第15話 憂愁の青天


 フルヴラが袖に隠したビー玉に似た球体を投げつける。自分に向けて放たれた魔法を吸収する道具——『憂愁の青天』だ。


 魔王が持つ『魔界の歯車』から出るオレンジ色のオーロラが、うねるリボンの如くフルヴラにまとわりつく。


「むうッ!」


『憂愁の青天』でも全てを吸収するのは無理か——。


 魔王の手にある、懐中時計に似た『魔界の歯車』の機構部分がぐるぐると動いているのがフルヴラには見えた。


 わしの時を巻き取る気か!


 ぐらりと目眩めまいがして、彼は床に手をつく。その手から皺がすうっと消えて行くのを見て、彼は慄然りつぜんとした。時が巻き戻り、身体が若返って行くのだ。


 わしを——消滅させると?


 フルヴラは首から下げていた『小凍こごおりの水晶』を引きちぎるように外して素早く詠唱した。


「我が名を刻む菩提樹よ 這い寄る蛇を打ち砕け!」



 瞬間、水晶が内部から破裂した。細かな霧氷の如き白煙が巻き上がる。


 さすがに魔王も驚いて、白煙から顔を守るように手をかざした。


「魔王様ッ」


 双子が悲鳴を上げた。敬愛する魔王様に何かあってはと駆け寄る。


 魔王は白い手を差し出して、心配ないと知らせる。薄い煙はベルガモットの香りがした。

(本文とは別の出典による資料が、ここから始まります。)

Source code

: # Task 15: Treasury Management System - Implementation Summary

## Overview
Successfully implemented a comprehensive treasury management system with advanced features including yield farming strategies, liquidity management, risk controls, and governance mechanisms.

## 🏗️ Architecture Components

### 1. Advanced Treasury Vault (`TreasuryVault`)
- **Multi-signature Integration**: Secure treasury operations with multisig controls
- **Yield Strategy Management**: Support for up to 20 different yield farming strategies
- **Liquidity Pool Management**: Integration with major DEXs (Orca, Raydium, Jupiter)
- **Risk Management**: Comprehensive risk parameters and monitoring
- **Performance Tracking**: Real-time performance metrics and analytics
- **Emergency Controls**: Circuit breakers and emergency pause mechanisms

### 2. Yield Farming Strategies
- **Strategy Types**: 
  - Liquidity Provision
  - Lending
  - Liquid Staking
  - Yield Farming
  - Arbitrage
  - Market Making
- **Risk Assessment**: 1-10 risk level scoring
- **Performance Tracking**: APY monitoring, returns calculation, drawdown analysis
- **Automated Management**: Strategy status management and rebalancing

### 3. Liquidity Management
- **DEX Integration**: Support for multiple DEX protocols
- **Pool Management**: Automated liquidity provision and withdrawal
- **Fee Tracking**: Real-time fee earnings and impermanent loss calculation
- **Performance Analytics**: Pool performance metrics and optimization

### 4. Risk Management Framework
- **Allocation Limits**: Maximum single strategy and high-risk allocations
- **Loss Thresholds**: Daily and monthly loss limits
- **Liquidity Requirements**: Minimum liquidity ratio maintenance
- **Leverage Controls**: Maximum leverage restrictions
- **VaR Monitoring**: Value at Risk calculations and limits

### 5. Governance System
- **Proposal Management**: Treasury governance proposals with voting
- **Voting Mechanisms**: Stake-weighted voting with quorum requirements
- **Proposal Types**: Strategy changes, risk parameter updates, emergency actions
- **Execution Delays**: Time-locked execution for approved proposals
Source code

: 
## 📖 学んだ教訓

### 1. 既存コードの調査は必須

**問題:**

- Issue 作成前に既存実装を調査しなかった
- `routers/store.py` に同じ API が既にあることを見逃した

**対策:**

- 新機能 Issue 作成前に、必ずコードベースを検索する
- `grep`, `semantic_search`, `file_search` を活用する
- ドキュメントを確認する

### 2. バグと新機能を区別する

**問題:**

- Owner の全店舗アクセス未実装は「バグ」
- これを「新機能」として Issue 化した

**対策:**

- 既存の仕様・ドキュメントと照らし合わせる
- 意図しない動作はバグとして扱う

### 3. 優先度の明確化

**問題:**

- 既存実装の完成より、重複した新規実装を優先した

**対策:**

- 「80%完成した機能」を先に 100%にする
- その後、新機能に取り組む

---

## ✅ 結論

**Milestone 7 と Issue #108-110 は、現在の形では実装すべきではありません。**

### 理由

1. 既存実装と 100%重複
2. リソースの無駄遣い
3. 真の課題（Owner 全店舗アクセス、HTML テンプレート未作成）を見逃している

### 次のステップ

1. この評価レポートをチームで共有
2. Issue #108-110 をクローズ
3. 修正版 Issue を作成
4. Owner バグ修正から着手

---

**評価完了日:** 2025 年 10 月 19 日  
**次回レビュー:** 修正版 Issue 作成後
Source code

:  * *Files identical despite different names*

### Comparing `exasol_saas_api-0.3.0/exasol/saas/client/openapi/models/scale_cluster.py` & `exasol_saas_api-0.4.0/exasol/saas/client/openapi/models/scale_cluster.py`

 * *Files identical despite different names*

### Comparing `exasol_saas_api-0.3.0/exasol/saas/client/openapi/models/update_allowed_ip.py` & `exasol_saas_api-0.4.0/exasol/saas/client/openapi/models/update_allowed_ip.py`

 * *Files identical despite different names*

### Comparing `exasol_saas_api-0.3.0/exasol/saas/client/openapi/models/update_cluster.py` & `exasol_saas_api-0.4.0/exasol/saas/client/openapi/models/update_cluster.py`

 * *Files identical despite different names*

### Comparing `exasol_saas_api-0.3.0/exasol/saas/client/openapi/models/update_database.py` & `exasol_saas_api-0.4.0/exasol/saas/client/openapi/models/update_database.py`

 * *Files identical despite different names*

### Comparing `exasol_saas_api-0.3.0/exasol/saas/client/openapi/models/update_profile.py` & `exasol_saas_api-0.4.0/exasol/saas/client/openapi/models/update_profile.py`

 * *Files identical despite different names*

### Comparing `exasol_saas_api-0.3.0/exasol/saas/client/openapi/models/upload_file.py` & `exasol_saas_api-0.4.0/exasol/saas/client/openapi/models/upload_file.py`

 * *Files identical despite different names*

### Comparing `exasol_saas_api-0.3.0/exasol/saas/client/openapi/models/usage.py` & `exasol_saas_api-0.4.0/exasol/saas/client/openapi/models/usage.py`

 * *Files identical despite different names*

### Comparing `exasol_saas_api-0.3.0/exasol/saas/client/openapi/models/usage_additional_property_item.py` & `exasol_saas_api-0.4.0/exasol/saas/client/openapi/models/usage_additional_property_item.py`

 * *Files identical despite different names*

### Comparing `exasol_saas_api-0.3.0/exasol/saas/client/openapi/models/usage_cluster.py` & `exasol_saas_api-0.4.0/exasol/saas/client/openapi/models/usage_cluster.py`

 煙が漂う中、彼女が踏み出すと、何か柔らかいものを踏む。


 しなやかな細い指でつまみ上げると、先ほどまで侵入者が着ていた服である。


「やりすぎちゃった?」


 白煙が引いた後には抜け殻の如くフルヴラの服が落ちているばかりだ。


「くすくす……消えちゃったね」

「消えちゃった……魔王様、やりすぎィ!」


 魔王は残念そうに首を振ると、つまんでいた服を投げ捨てた。双子がその服に群がる。


「わぁ、魔法衣だね!」

「魔法衣だ! 魔力がり込まれてる」


「そんなにすごい服なの?」


「うん、あの人間は魔法に詳しそう」

「詳しそうだったのに」


 それを聞いた魔王はため息をつきながら、寝椅子に身を投げ出した。


「消すつもりはなかったんだけどなぁ」







 魔都グランシエラの路地ををひた走る、小さな影があった。


 裸足でペタペタと走って行く。


 ——子どもだ。


 十二歳位の少年が、一枚の飾り布だけを身体に巻きつけて、夜の街を走って行く。


 あっという間にその少年は一軒の店の前にたどり着き、素早く戸を開けると中に滑り込んだ。


 後ろ手に閉めた戸にもたれて、彼はずるずるとへたり込む。


 久しぶりに全力疾走した——まだ、走れるとは思わなかった。


 肩で息をしながら、そんな事を彼は考えていた。どれくらいそうしていただろうか、ようやく落ち着いてきて、彼は自分が布切れ一枚の姿である事に気が付いた。


 なんとみっともない……!


 少年は衣服を求めて店の奥にある家屋へと移動しようとした。


 その時、店に飾ってあった姿見すがたみに、見慣れぬものが映った。


 子ども——?


 少年は慌てて姿見の前に戻る。


「なっ、これは⁈」


 彼は鏡を抱えんばかりに掴み、声を上げた。


「馬鹿な!」


 震える両手で頬に触れる。鏡の中のその子も同じ動きをした。


 そして次いでその小さな手を見つめた。


 自分の手。


 子どもの手——。


 フルヴラはヘナヘナと鏡の前にへたり込んだ。